Anne Croguennec : "Chaque minute sans massage fait perdre 10 % de chance à la victime de s'en sortir"
Alors que les gestes qui sauvent ont été décrétés grande cause nationale en 2016, seulement 40 % de la population française y est formée. La nouvelle présidente de l'Union départementale des premiers secours de la Haute-Vienne (UDPS 87) veut poursuivre l'effort.
Quelles sont les actions de votre association ?
Nous organisons au moins une fois par semaine des sessions de formation de sept heures à la Prévention et Secours Civiques de niveau 1, qui peuvent être suivies par les salariés sur leur temps de travail, car il est toujours bénéfique pour une entreprise d'avoir une personne formée aux gestes de premiers secours parmi son personnel. Nous organisons également des formations théoriques à distance en e-learning avec une validation ultérieure des gestes techniques en présentiel durant quatre heures. Cette formule est très appréciée car elle perturbe moins l'organisation du temps de travail. Nous intervenons aussi dans les écoles, car nos formations sont accessibles aux enfants à partir de 10 ans. Ces derniers sont d'ailleurs très intéressés. Il faudrait également former systématiquement tous les artisans à ce PSC 1, car sur les chantiers il y a toujours des risques et il me paraît indispensable de savoir prendre en charge un salarié qui vient de se blesser. Par ailleurs, nous montons de nombreux postes de secours tout au long de l'année, lors de manifestations culturelles ou sportives, comme les matchs du Limoges CSP.
Quel est le niveau de formation de la population française ?

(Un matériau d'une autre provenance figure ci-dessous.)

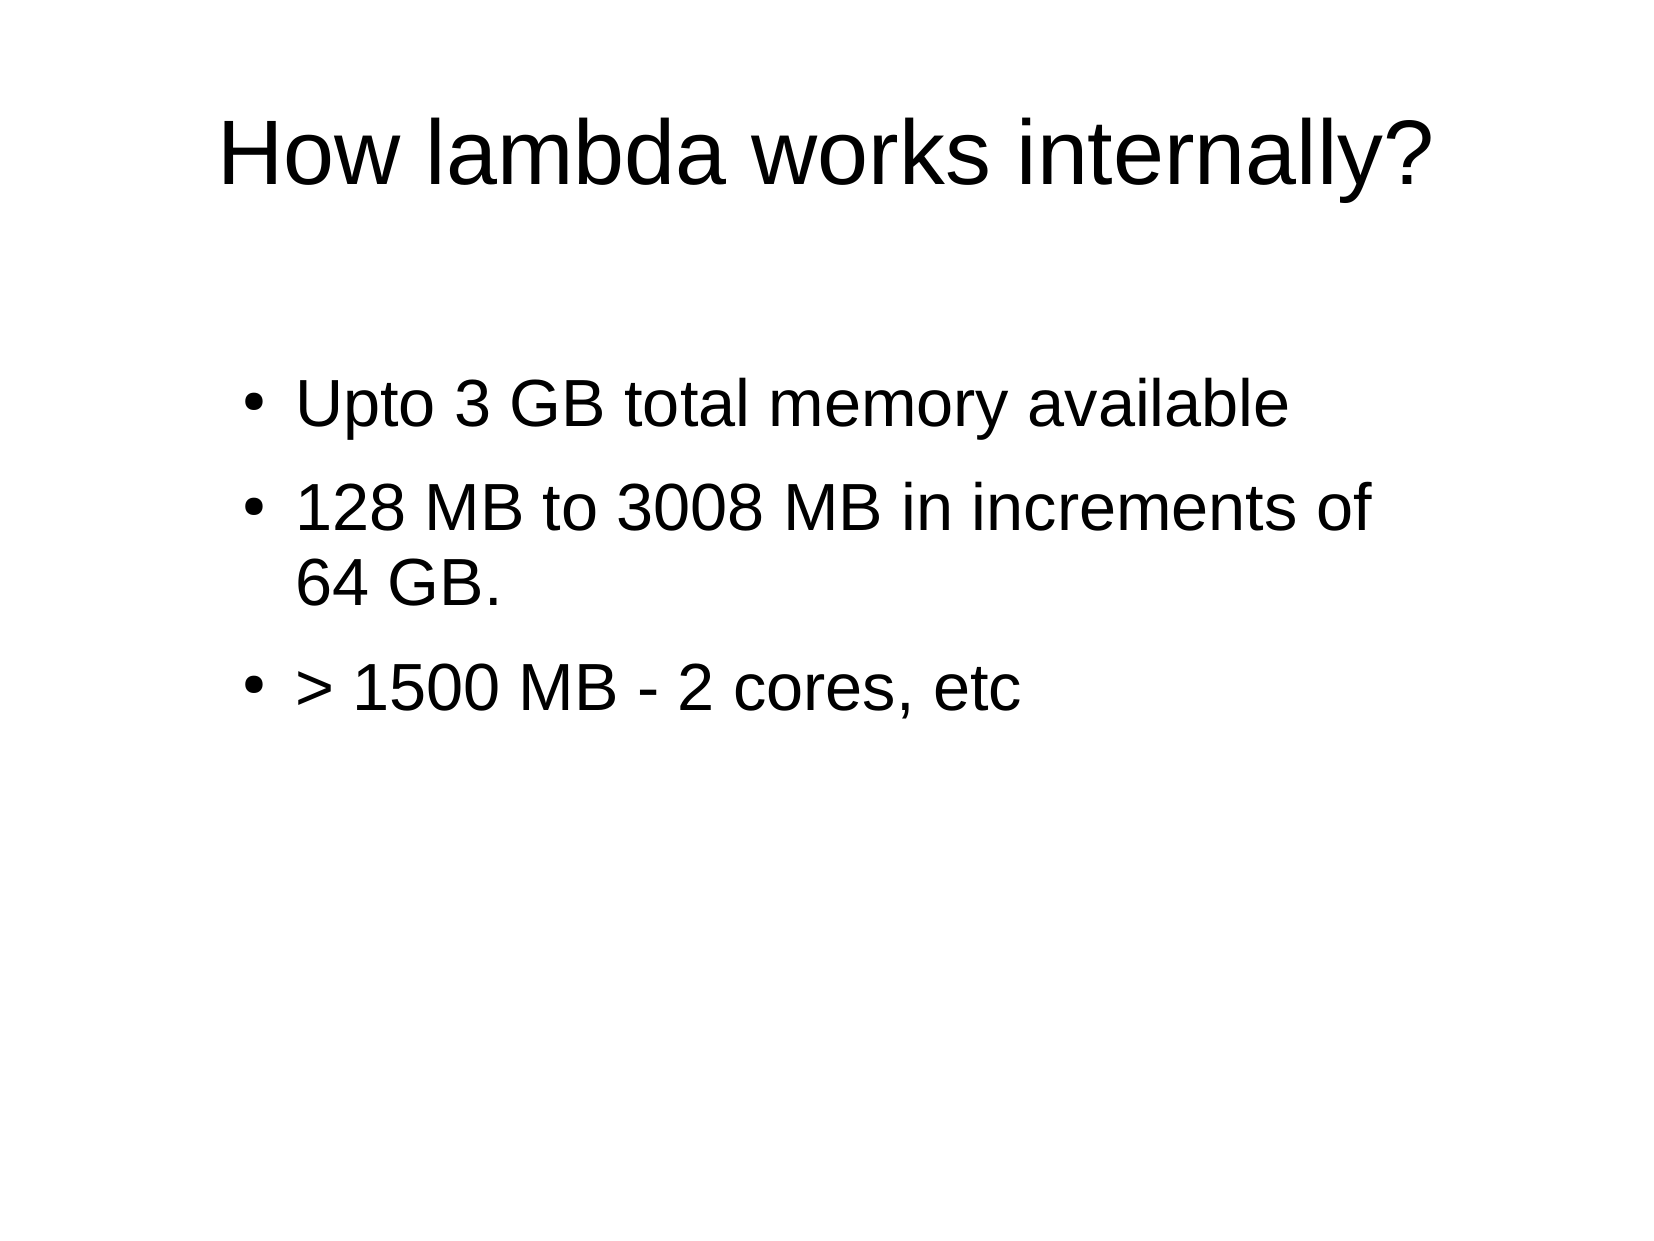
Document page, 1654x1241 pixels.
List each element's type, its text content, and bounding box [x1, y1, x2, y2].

title How lambda works internally? [82, 49, 1571, 257]
list Upto 3 GB total memory available 128 MB to 3008 MB in increments of 64 GB. > 1500 MB - 2 cores, etc [224, 366, 1382, 898]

Après les attentats au Bataclan en 2015 et à Nice en 2016, les gestes qui sauvent ont été décrétés grande cause nationale. Malgré cela, six ans après, nous n'avons que 35 à 40 % de la population formée aux premiers secours. Concrètement, cela signifie que lorsque l'on est victime d'un arrêt cardiaque dans la rue, il faudra attendre que 6 à 7 personnes soient passées avant d'espérer croiser quelqu'un capable de pratiquer un massage cardiaque. Il y a clairement un déficit de communication sur l'intérêt de se former aux gestes qui sauvent. Il y a également chez certains la crainte de mal faire, alors que l'on sait que chaque minute qui s'écoule sans massage fait perdre 10 % de chance à la victime de s'en sortir. Chaque citoyen doit pouvoir être le premier maillon de la chaîne des secours.
Quels sont les enjeux ?
On estime que si 80 % de la population était formée, on pourrait éviter 20 000 décès par an. Certains pays européens ont atteint cet objectif. En Allemagne, cette formation aux gestes de premiers secours est obligatoire lors de l'apprentissage de la conduite. Il faudrait mieux l'intégrer dans le parcours scolaire, et pourquoi pas, cautionner la délivrance du permis de conduire à la présentation d'un certificat de compétences de citoyen de sécurité civile. Cela permettrait de renforcer la sensibilisation de la population sur l'intérêt de ces formations, ce que nous faisons déjà localement en étant très présents sur les réseaux sociaux. Mais, il faudrait surtout que l'altruisme des bénévoles, qui donnent de leur temps pour les autres, soit mieux valorisé à l'échelle nationale.
Comment expliquez-vous que cela marche bien en Allemagne par exemple ?
Depuis la crise sanitaire liée au Covid 19, on constate que le Français se tourne de plus en plus vers l'individualisme, alors qu'avant il était beaucoup plus solidaire. Au début de sa création, il y a neuf ans, notre association a enregistré une progression constante du nombre de ses membres et de ses activités, mais depuis trois ou quatre ans, le nombre de bénévoles est stable et repose sur des personnes ayant déjà un fort engagement citoyen. Afin de répondre à l'augmentation de notre activité, nous recrutons actuellement de nouveaux secouristes.